Simple English definitions for legal terms
Read a random definition: inmate
Irrevocable trust: A type of trust where the person who creates it cannot change or end it once it's made. This can be helpful for avoiding taxes or protecting assets from creditors. It's important to use the right words in the trust document to make it irrevocable. Even though it can't be changed, an irrevocable trust can be useful for managing and distributing assets over time. To make sure it's done right, it's best to talk to a specialist in trusts.
An irrevocable trust is a type of trust where the person who creates it, called the grantor, cannot change or end the trust after it has been created. This type of trust is often used to limit estate taxes or to protect assets from creditors.
For example, if someone wants to avoid estate taxes, they may put their assets into an irrevocable trust. This means that the assets cannot be counted as part of their estate when they die, which can reduce the amount of taxes their heirs have to pay.
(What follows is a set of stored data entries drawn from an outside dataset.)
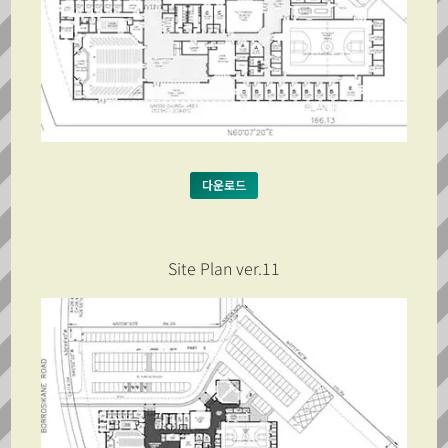
다운로드
Site Plan ver.11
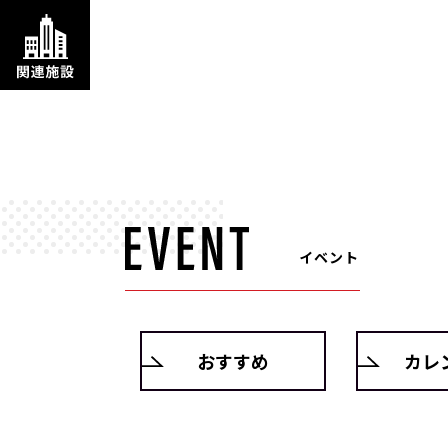
イベント
おすすめ
カレ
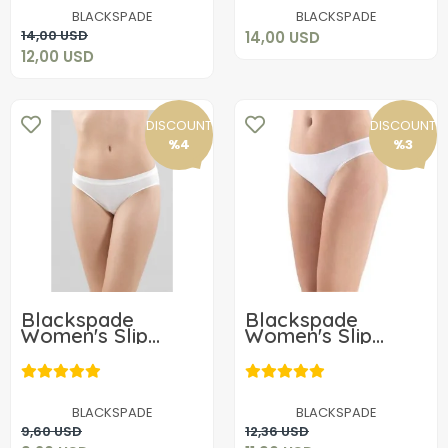
Add to cart
BLACKSPADE
BLACKSPADE
Add to cart
14,00 USD
14,00 USD
12,00 USD
DISCOUNT
DISCOUNT
%4
%3
Blackspade
Blackspade
Women's Slip
Women's Slip
Essential 1305
Comfort Basics
1545
9,20 USD
11,96 USD
BLACKSPADE
BLACKSPADE
Add to cart
Add to cart
9,60 USD
12,36 USD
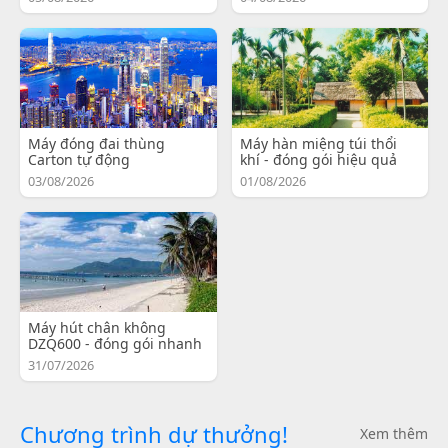
Máy đóng đai thùng
Máy hàn miệng túi thổi
Carton tự động
khí - đóng gói hiệu quả
03/08/2026
01/08/2026
Máy hút chân không
DZQ600 - đóng gói nhanh
31/07/2026
Chương trình dự thưởng!
Xem thêm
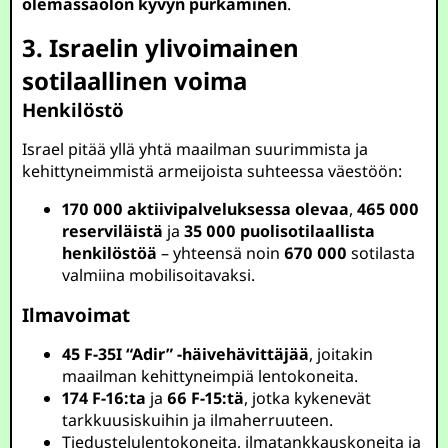
olemassaolon kyvyn purkaminen
.
3. Israelin ylivoimainen
sotilaallinen voima
Henkilöstö
Israel pitää yllä yhtä maailman suurimmista ja
kehittyneimmistä armeijoista suhteessa väestöön:
170 000 aktiivipalveluksessa olevaa
,
465 000
reserviläistä
ja
35 000 puolisotilaallista
henkilöstöä
– yhteensä noin
670 000
sotilasta
valmiina mobilisoitavaksi.
Ilmavoimat
45 F-35I “Adir” -häivehävittäjää
, joitakin
maailman kehittyneimpiä lentokoneita.
174 F-16:ta
ja
66 F-15:tä
, jotka kykenevät
tarkkuusiskuihin ja ilmaherruuteen.
Tiedustelulentokoneita, ilmatankkauskoneita ja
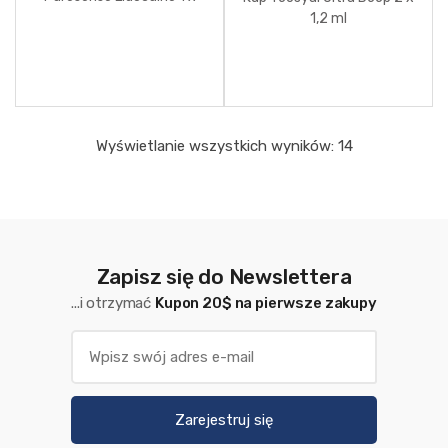
3ml
1,2 ml
Wyświetlanie wszystkich wyników: 14
Zapisz się do Newslettera
...i otrzymać
Kupon 20$ na pierwsze zakupy
Zarejestruj się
Another reason someone might use an irrevocable trust is to protect their assets from creditors. If someone is sued, their assets in an irrevocable trust may be protected from being taken by the person who sued them.
It's important to note that once an irrevocable trust is created, it cannot be changed. This means that the grantor cannot take back the assets they put into the trust or change the terms of the trust. However, the grantor can choose a trustee to manage the assets and distribute them according to a set of guidelines over time.
Creating an irrevocable trust requires following specific state and federal rules, so it's important to consult with a specialist in trusts to ensure that the trust is created correctly.